Personal information
- Full name: Joseph Vuna
- Born: 31 July 1998 (age 26) Alameda County, California, U.S.
- Height: 182 cm (6 ft 0 in)
- Weight: 100 kg (15 st 10 lb)

Playing information
- Position: Second-row, Lock, Centre
Club
| Years | Team | Pld | T | G | FG | P |
| 2018 | New Zealand Warriors | 4 | 0 | 0 | 0 | 0 |
| 2021–23 | Gold Coast Titans | 11 | 1 | 0 | 0 | 4 |
|  | Total | 15 | 1 | 0 | 0 | 4 |
- Source: As of 3 September 2023

= Joseph Vuna =

US rugby league footballer

Joseph Vuna (born 31 July 1998) is a professional rugby league footballer who plays as a forward for the Tweed Heads Seagulls.
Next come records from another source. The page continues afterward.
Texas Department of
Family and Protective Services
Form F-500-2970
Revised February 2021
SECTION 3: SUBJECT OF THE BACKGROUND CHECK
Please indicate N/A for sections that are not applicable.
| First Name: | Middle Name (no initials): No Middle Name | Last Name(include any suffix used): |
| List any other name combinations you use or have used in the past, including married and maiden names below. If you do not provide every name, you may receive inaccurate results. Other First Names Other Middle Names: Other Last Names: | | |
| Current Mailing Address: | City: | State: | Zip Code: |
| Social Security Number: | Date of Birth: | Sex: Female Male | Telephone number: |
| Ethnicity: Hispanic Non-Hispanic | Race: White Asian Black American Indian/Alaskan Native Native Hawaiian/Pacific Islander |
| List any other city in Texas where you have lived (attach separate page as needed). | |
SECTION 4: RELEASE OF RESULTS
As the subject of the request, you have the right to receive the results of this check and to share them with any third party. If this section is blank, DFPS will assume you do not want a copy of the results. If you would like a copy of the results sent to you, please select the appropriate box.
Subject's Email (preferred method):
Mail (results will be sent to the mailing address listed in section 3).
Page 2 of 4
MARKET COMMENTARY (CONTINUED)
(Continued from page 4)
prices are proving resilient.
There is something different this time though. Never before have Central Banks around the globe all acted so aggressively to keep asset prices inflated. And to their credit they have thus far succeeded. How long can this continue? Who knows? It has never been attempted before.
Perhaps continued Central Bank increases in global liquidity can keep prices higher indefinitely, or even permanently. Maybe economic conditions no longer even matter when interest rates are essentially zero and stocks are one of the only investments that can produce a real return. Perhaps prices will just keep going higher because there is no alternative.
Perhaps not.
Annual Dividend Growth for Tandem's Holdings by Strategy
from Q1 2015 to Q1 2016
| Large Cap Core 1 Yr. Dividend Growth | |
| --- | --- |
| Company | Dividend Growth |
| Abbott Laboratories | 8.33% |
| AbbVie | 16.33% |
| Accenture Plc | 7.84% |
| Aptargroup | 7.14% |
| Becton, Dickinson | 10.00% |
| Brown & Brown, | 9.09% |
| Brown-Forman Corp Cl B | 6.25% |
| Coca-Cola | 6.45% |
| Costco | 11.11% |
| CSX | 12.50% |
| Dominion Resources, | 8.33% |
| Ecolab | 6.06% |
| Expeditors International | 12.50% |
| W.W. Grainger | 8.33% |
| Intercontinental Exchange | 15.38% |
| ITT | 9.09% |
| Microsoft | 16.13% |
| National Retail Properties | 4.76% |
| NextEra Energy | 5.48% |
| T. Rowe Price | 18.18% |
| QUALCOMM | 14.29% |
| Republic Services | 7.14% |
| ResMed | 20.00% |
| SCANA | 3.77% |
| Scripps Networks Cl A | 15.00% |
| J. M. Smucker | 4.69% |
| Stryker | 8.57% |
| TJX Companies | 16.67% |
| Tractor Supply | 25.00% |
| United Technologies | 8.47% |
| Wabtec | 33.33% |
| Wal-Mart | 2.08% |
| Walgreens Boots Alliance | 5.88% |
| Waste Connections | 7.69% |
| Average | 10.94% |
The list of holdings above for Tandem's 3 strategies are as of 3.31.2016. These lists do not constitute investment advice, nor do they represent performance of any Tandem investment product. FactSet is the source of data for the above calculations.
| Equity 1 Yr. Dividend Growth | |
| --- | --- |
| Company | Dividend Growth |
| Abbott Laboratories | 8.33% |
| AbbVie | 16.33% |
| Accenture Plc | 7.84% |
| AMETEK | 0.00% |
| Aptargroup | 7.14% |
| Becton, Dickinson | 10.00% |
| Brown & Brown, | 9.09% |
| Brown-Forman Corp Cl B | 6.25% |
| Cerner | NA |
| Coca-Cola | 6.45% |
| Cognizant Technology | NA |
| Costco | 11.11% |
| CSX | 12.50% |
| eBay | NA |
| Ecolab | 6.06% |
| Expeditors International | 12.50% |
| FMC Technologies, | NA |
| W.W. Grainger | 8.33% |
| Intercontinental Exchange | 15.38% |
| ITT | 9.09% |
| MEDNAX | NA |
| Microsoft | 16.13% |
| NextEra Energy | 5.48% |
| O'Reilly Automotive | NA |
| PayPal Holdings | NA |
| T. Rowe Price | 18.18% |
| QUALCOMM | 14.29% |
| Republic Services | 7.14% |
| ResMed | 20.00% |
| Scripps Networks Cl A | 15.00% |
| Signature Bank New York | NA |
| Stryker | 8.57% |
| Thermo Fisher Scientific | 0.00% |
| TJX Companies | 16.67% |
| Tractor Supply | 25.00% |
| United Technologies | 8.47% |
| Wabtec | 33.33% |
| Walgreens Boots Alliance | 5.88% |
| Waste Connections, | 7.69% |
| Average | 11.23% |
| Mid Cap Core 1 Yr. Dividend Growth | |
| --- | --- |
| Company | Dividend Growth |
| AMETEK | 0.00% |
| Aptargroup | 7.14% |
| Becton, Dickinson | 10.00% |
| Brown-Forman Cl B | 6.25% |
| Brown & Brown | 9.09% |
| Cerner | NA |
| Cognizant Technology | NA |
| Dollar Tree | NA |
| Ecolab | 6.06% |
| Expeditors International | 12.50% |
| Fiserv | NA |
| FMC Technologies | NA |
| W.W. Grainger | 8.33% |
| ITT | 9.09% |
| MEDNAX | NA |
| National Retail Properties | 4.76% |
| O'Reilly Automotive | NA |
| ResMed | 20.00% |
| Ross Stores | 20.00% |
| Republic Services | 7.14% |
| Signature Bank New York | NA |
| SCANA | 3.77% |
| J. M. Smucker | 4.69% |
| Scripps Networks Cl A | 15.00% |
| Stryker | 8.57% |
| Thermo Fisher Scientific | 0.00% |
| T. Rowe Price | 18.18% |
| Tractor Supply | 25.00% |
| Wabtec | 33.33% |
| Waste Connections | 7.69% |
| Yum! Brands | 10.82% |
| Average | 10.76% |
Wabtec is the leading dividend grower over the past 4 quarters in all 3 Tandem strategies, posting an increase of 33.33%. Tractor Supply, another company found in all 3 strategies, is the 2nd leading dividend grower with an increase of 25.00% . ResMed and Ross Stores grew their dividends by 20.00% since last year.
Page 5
He previously played for the New Zealand Warriors in the NRL.

==Background==
Vuna was born in Alameda County, California, United States and grew up in New Zealand. He is the younger brother of dual-code rugby international Cooper Vuna.

==Career==
===2018===
Vuna made his NRL debut for the New Zealand Warriors in their annual ANZAC Day match against the Melbourne Storm.

He left the club at the end of the 2018 season to go on a Mormon mission.

===2021===
Vuna began the 2021 season playing for the Tweed Heads Seagulls in the Queensland Cup, and returned to the NRL for the Gold Coast Titans in round 13 against the Melbourne Storm.

===2023===
Vuna played a total of 9 games for the Gold Coast in the 2023 NRL season as the club finished 14th on the table.